Approximate K-nearest-neighbor Graph Construction (2023)

Archival Note

The original contest site is still available! If it’s unavailable in the future, it can be found on an Archive.org mirror instead.

The provided code for this contest is available at transactionalblog/sigmod-contest-2023GitHub. The exact provided code is preserved as commit d8ee7712. The main branch contains changes make to fix build issues, improve the build system, update instructions, etc. Links to code in the copied text below have been changed to point to the GitHub repo.

This contest was organized by the DB Group at Rutgers University and the Chu Data Lab at Georgia Tech.
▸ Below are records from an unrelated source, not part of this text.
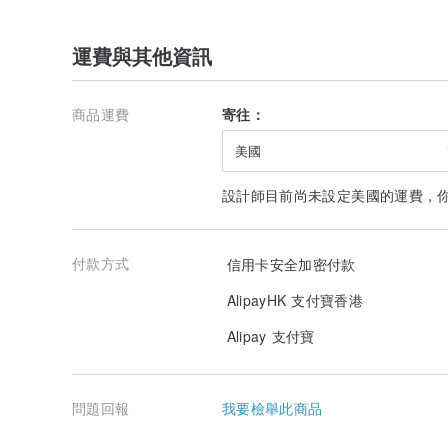
運費與其他資訊
商品運費
寄往：
美國
設計師目前尚未設定美國的運費，
付款方式
信用卡安全加密付款
AlipayHK 支付寶香港
Alipay 支付寶
問題回報
我要檢舉此商品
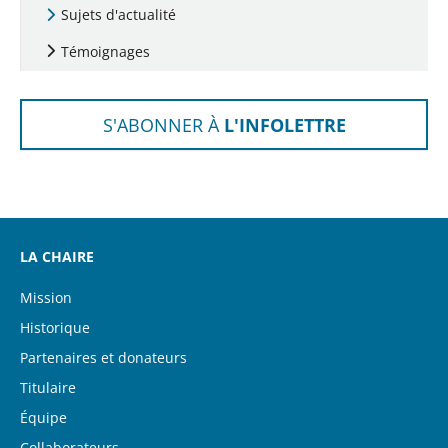
Sujets d'actualité
Témoignages
S'ABONNER À
L'INFOLETTRE
LA CHAIRE
Mission
Historique
Partenaires et donateurs
Titulaire
Équipe
Collaborateurs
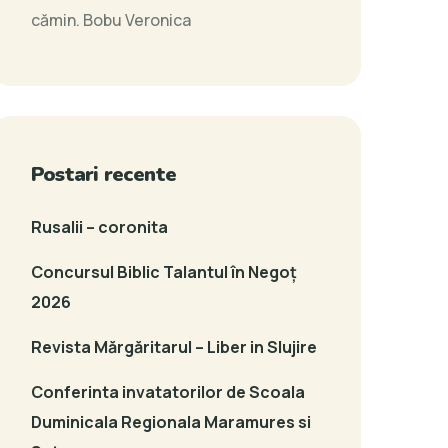
cămin.
Bobu Veronica
Postari recente
Rusalii – coronita
Concursul Biblic Talantul în Negoț
2026
Revista Mărgăritarul – Liber in Slujire
Conferinta invatatorilor de Scoala
Duminicala Regionala Maramures si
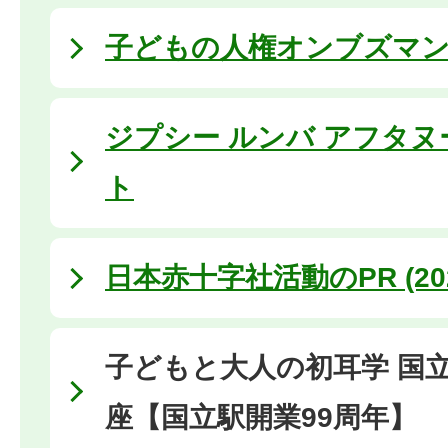
子どもの人権オンブズマ
ジプシー ルンバ アフタヌ
ト
日本赤十字社活動のPR (20
子どもと大人の初耳学 国
座【国立駅開業99周年】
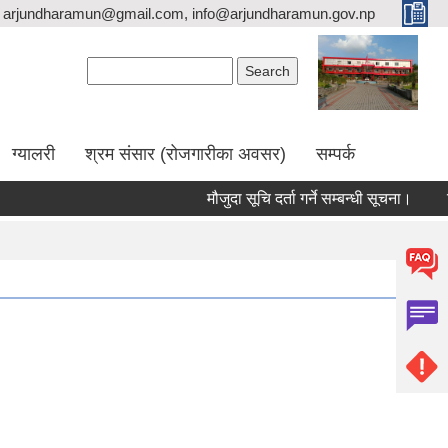
arjundharamun@gmail.com, info@arjundharamun.gov.np
Search form
Search
ग्यालरी
श्रम संसार (रोजगारीका अवसर)
सम्पर्क
मौजुदा सूचि दर्ता गर्ने सम्बन्धी सूचना।
विश्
The winner of this contest was Jiayi Wang from Tsinghua University. The leaderboard has the posters and submission from the five finalists.


Task Details

The task is to build an approximate K-NN Graph for a set of vectors. i.e., for each vector, find its approximate k nearest neighbors in a limited time. For this year’s task, k is set to be 100.

A sample dataset will be provided. It contains millions of high-dimensional vectors. We will refer to it as D.

The data in Dataset D is in a binary format that starts with a 4-byte integer, num_vectors(uint32_t), followed by num_vectors x 100 (num_dimension) x sizeof(float32) bytes of data stored one vector after another.

We provide both the reading function(ReadBin) to load the dataset and the writing function(SaveKNNG) to generate the output file in the io.h file.

Your goal is to design an efficient algorithm for approximate K-NN Graph construction. For each vector, your output must contain k consecutive ids of the nearest neighbors determined by your algorithm. These neighbor lists are stored one by one and stored in a binary file.

During evaluation, we will replace the sample dataset D with a hidden test dataset. The hidden test dataset is randomly drew from the same dataset where D was sampled from. We will evaluate your algorithms using the hidden test dataset.

output.bin format: The evaluation process expects "output.bin" to be a binary file containing |S| x 100 x id(uint32_t). |S| is the number of random sample vectors in dataset S, 100 is the number of nearest neighbors and id is the index of 100-nearest neighbors in the given dataset S.

Please format "output.bin" accordingly. You can check out our provided baseline solution on how to produce a valid "output.bin".

Datasets

All of our datasets (released and evaluation dataset) are sampled from the same billion-scale vector dataset, which consists of Bing queries encoded by Turing AGI v5 that trains Transformers to capture similarity of intent in web search queries.

#

Name

Description

Size

1

dummy-data.bin

dummy data for packing submission in reprozip

10^4

2

contest-data-release-1m.bin

medium scale released data

10^6

3

contest-data-release-10m.bin

large scale released data

10^7

4

secret-1m.bin

medium scale data, used for evaluation before March 10

10^6

5

secret-10m.bin

large scale data, used for evaluation after March 10

10^7